Proposal for Superconducting Quantum Networks Using Multi-Octave Transduction to Lower Frequencies

TL;DR

This paper proposes a novel method for superconducting quantum networks that transduces high-frequency excitations to lower frequencies to reduce noise and losses, enabling long-distance quantum communication.

Contribution

It introduces the multi-octave asymmetrically threaded SQUID circuit (MOATS) for efficient transduction across a broad frequency range, facilitating kilometer-scale quantum links.

Findings

Achieves single-photon fidelity of 0.962 at 200 MHz

Doubles the quantum channel capacity lower bound

Enables long-distance quantum communication with high fidelity

Abstract

We propose networking superconducting quantum circuits by transducing their excitations (typically 4-8 GHz) to 100-500 MHz photons for transmission via cryogenic coaxial cables.
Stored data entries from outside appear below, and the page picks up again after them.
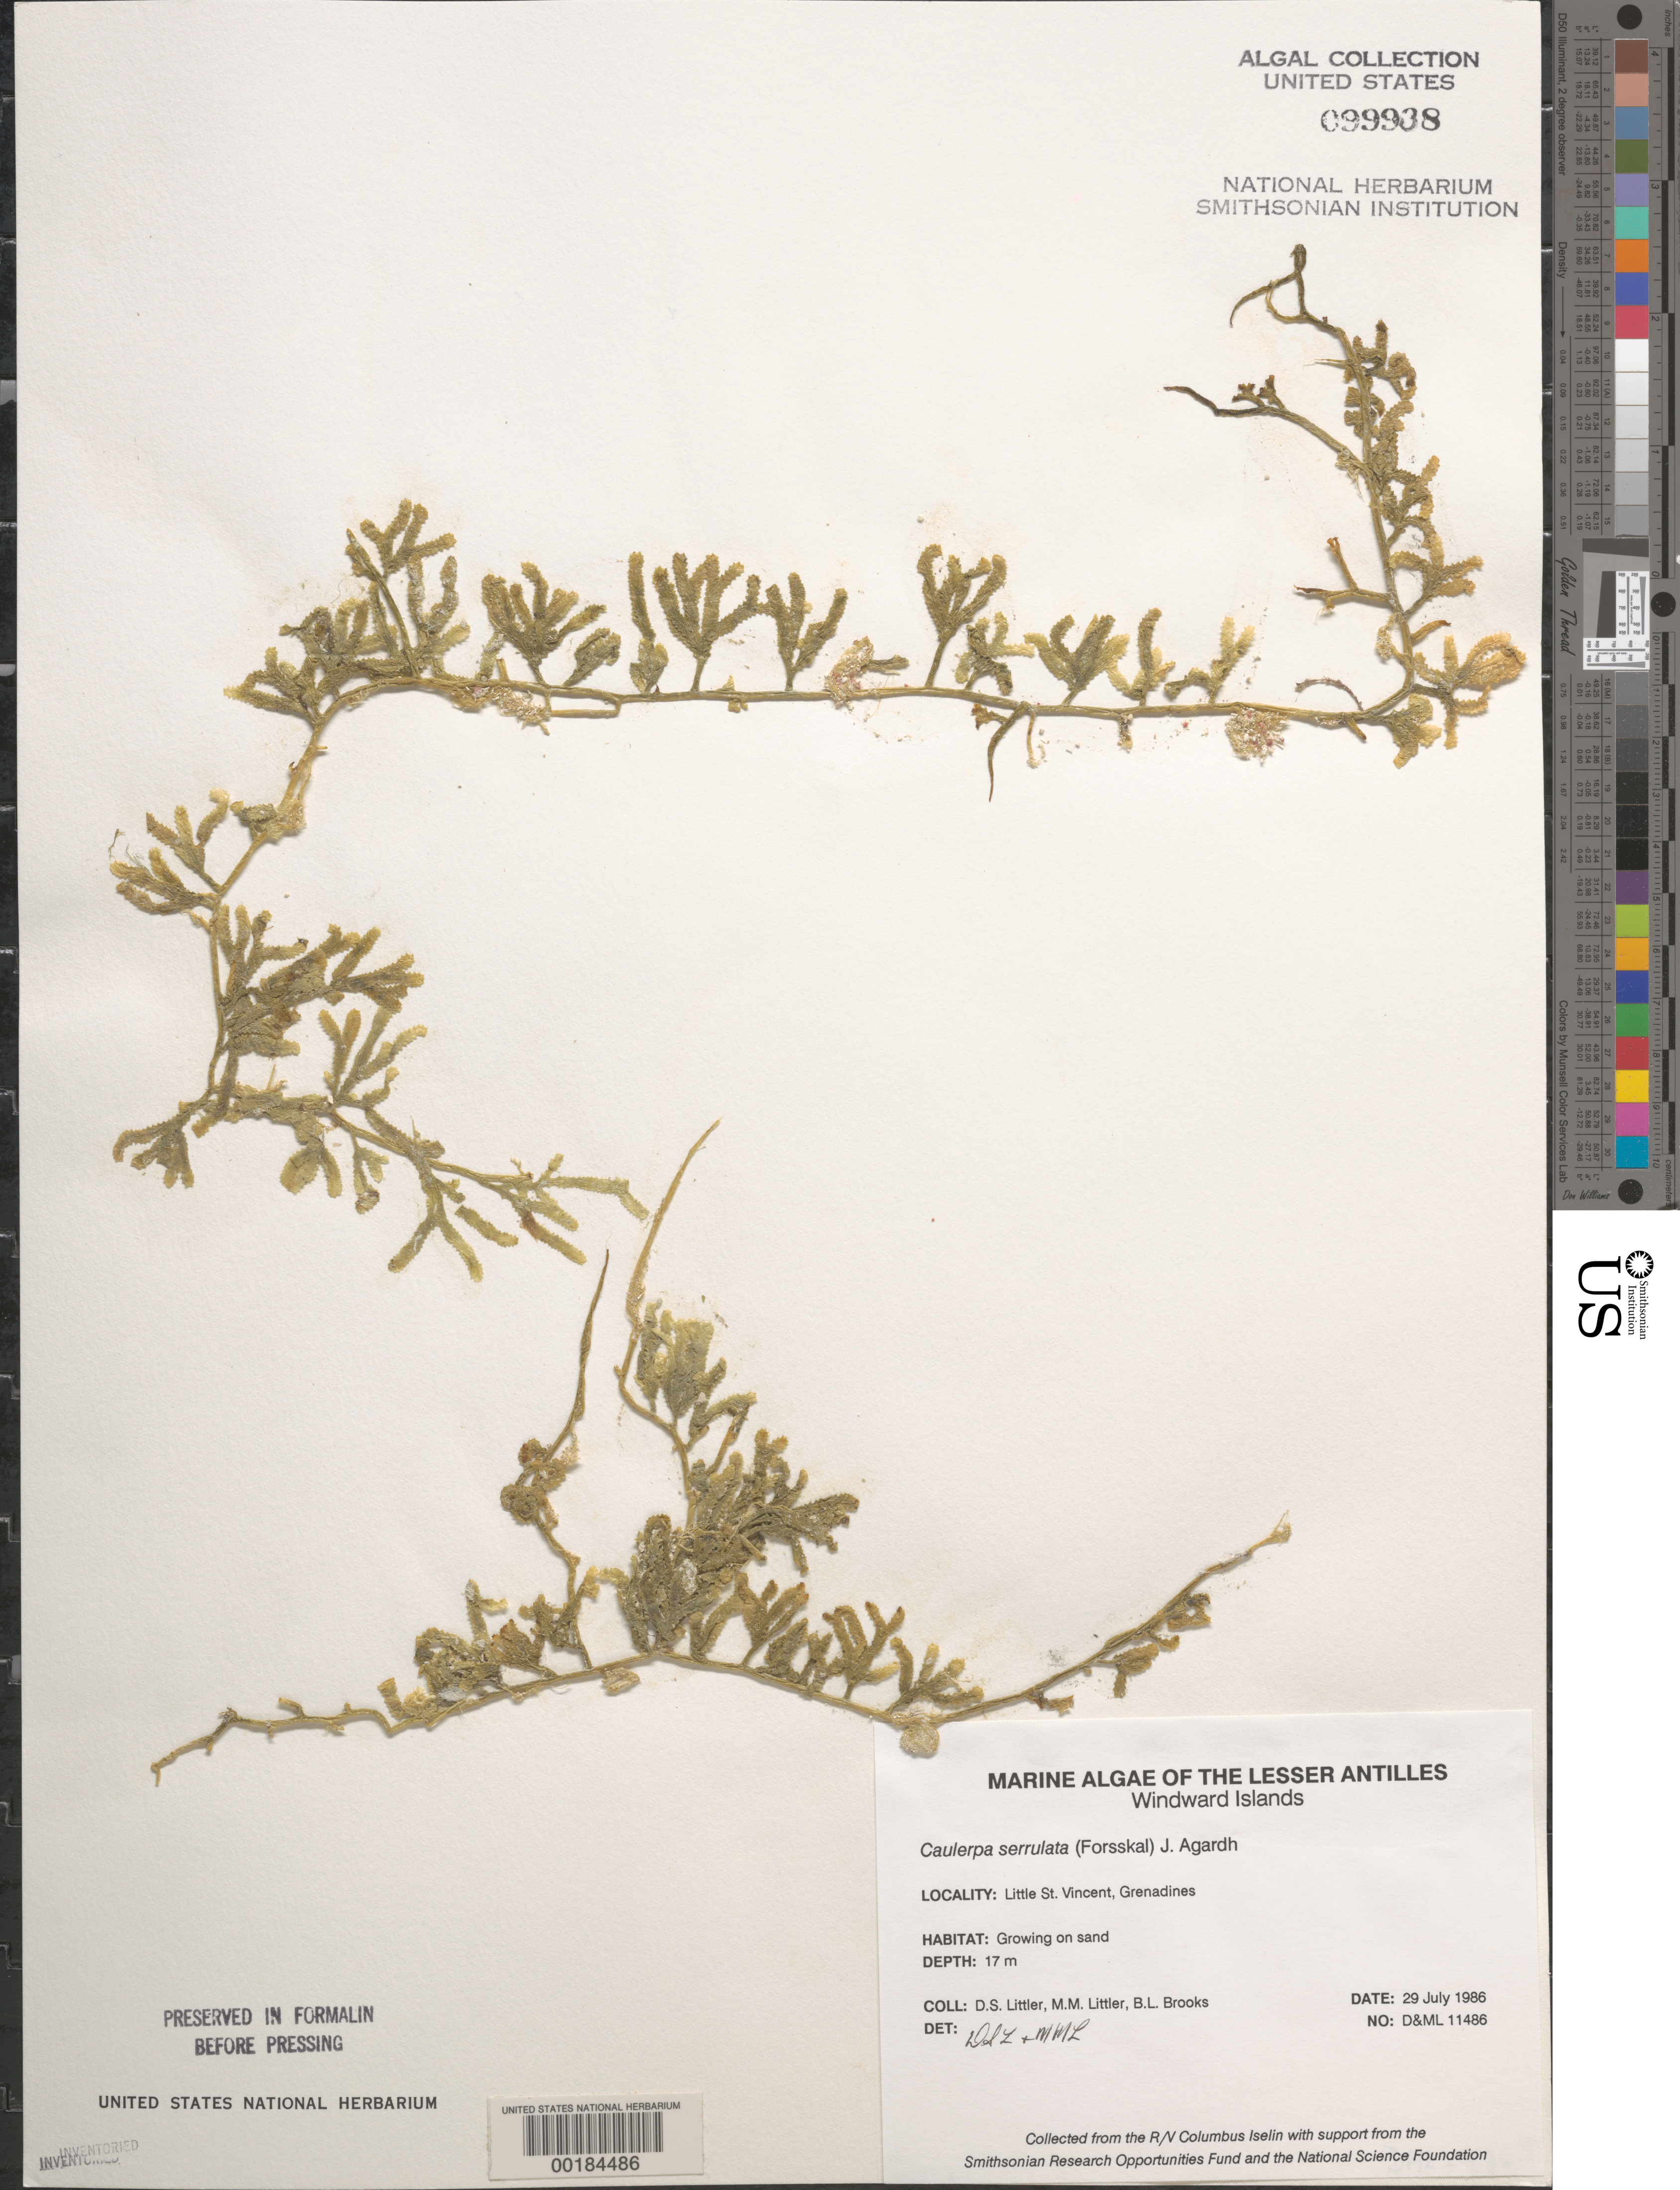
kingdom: Plantae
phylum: Chlorophyta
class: Ulvophyceae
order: Bryopsidales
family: Caulerpaceae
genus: Caulerpa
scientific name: Caulerpa serrulata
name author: (Forssk.) J. Agardh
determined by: Littler, D. S.; Littler, M. M.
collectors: D. S. Littler, M. M. Littler & B. Brooks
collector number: D&ML 11486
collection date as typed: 29 Jul 1986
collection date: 1986-07-29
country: St. Vincent - Grenadines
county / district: Grenadines Parish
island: Little Saint Vincent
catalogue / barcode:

Counter-intuitively, this frequency downconversion reduces noise and transmission losses. We introduce a multi-octave asymmetrically threaded SQUID circuit (MOATS) capable of the required efficient, high-rate transduction. For a 100-meter cable with $Q_i = 10^5$ at 10 mK, our approach achieves single-photon fidelities of 0.962 at 200 MHz versus 0.772 at 8 GHz, and triples the lower bound on quantum channel capacity. This method enables kilometer-scale quantum links while maintaining high fidelities, combining improved performance with the practical advantages of flexible, compact coaxial cables.